'''

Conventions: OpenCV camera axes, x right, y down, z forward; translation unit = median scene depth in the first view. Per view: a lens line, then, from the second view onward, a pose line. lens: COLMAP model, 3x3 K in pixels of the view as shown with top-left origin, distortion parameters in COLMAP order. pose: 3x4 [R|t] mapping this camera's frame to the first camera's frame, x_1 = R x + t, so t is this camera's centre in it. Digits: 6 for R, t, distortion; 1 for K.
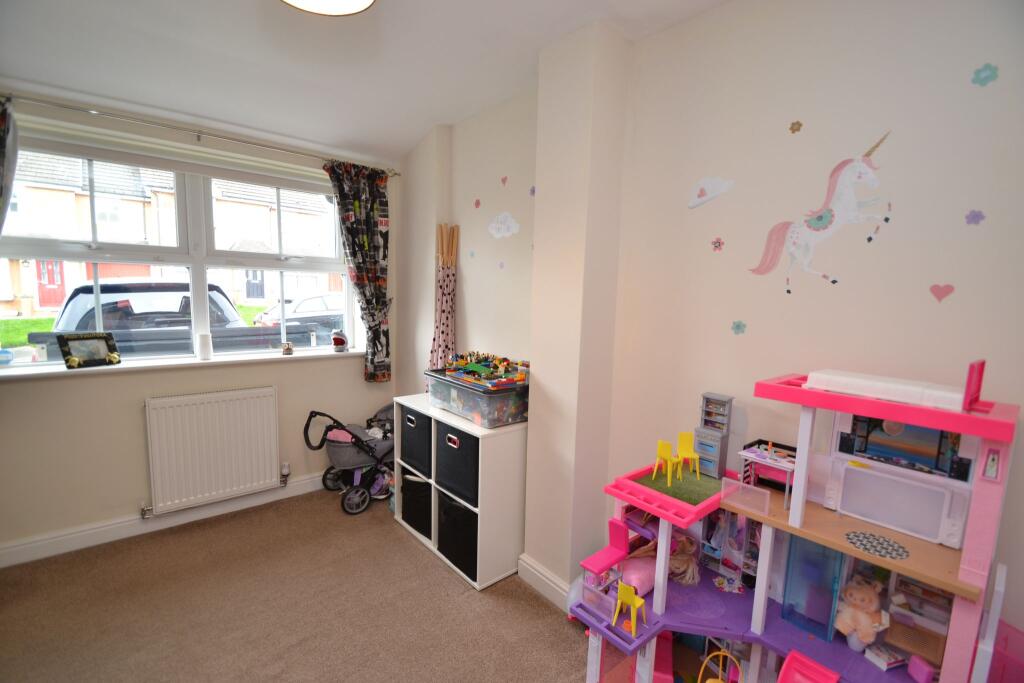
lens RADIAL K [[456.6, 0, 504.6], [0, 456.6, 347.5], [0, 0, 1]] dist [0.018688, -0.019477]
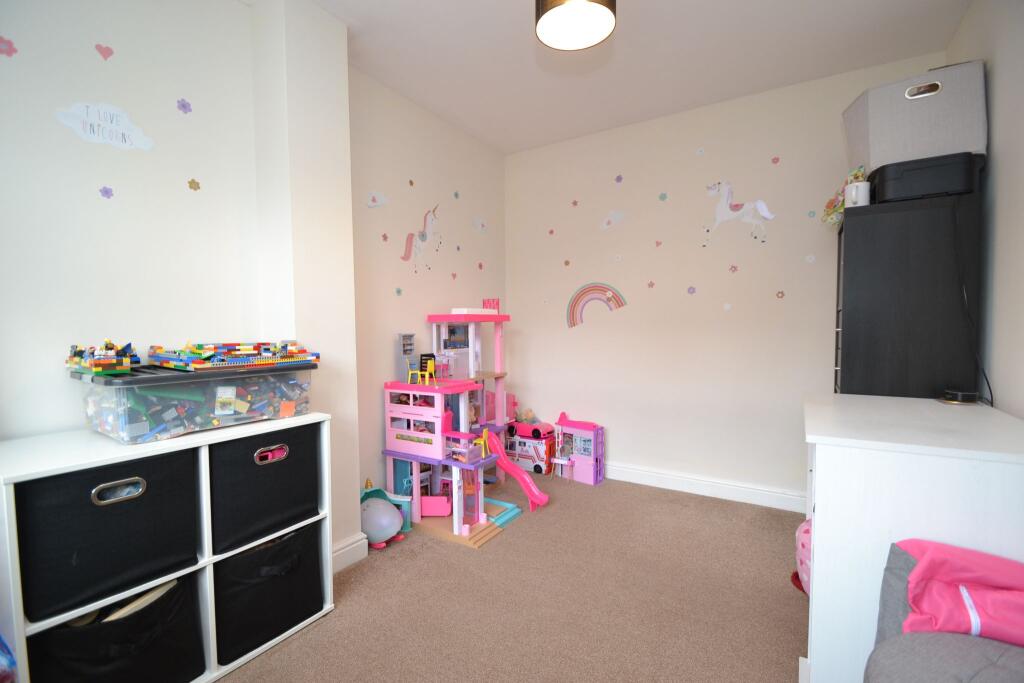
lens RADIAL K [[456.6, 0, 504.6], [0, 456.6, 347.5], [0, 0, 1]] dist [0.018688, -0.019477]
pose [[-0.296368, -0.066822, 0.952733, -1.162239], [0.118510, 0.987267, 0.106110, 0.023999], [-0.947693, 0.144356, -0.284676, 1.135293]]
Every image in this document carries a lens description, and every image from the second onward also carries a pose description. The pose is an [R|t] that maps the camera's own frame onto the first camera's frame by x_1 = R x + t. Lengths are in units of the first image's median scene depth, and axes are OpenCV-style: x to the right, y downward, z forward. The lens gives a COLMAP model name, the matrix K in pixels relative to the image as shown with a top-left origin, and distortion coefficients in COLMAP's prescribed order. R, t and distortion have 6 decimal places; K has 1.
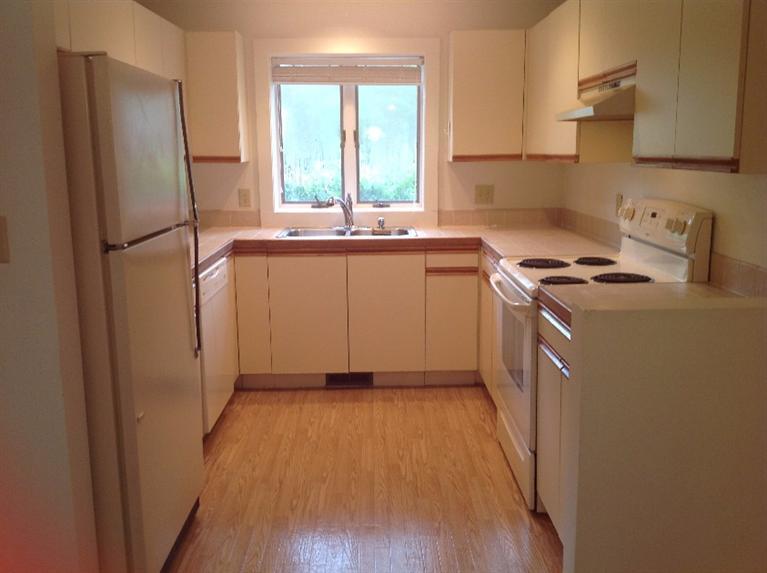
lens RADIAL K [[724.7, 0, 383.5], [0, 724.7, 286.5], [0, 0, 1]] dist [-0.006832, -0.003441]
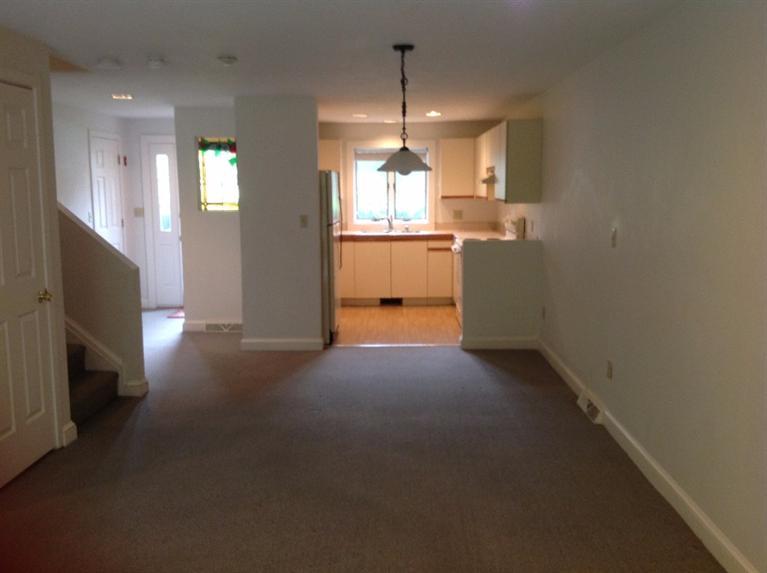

'''

## TASK DETAILS
Could you print the rows exactly, from the line containing "Every image in" through the last row, both included, leaving the pictures out?

## ANSWER TO THE EXERCISE
Every image in this document carries a lens description, and every image from the second onward also carries a pose description. The pose is an [R|t] that maps the camera's own frame onto the first camera's frame by x_1 = R x + t. Lengths are in units of the first image's median scene depth, and axes are OpenCV-style: x to the right, y downward, z forward. The lens gives a COLMAP model name, the matrix K in pixels relative to the image as shown with a top-left origin, and distortion coefficients in COLMAP's prescribed order. R, t and distortion have 6 decimal places; K has 1.
lens RADIAL K [[724.7, 0, 383.5], [0, 724.7, 286.5], [0, 0, 1]] dist [-0.006832, -0.003441]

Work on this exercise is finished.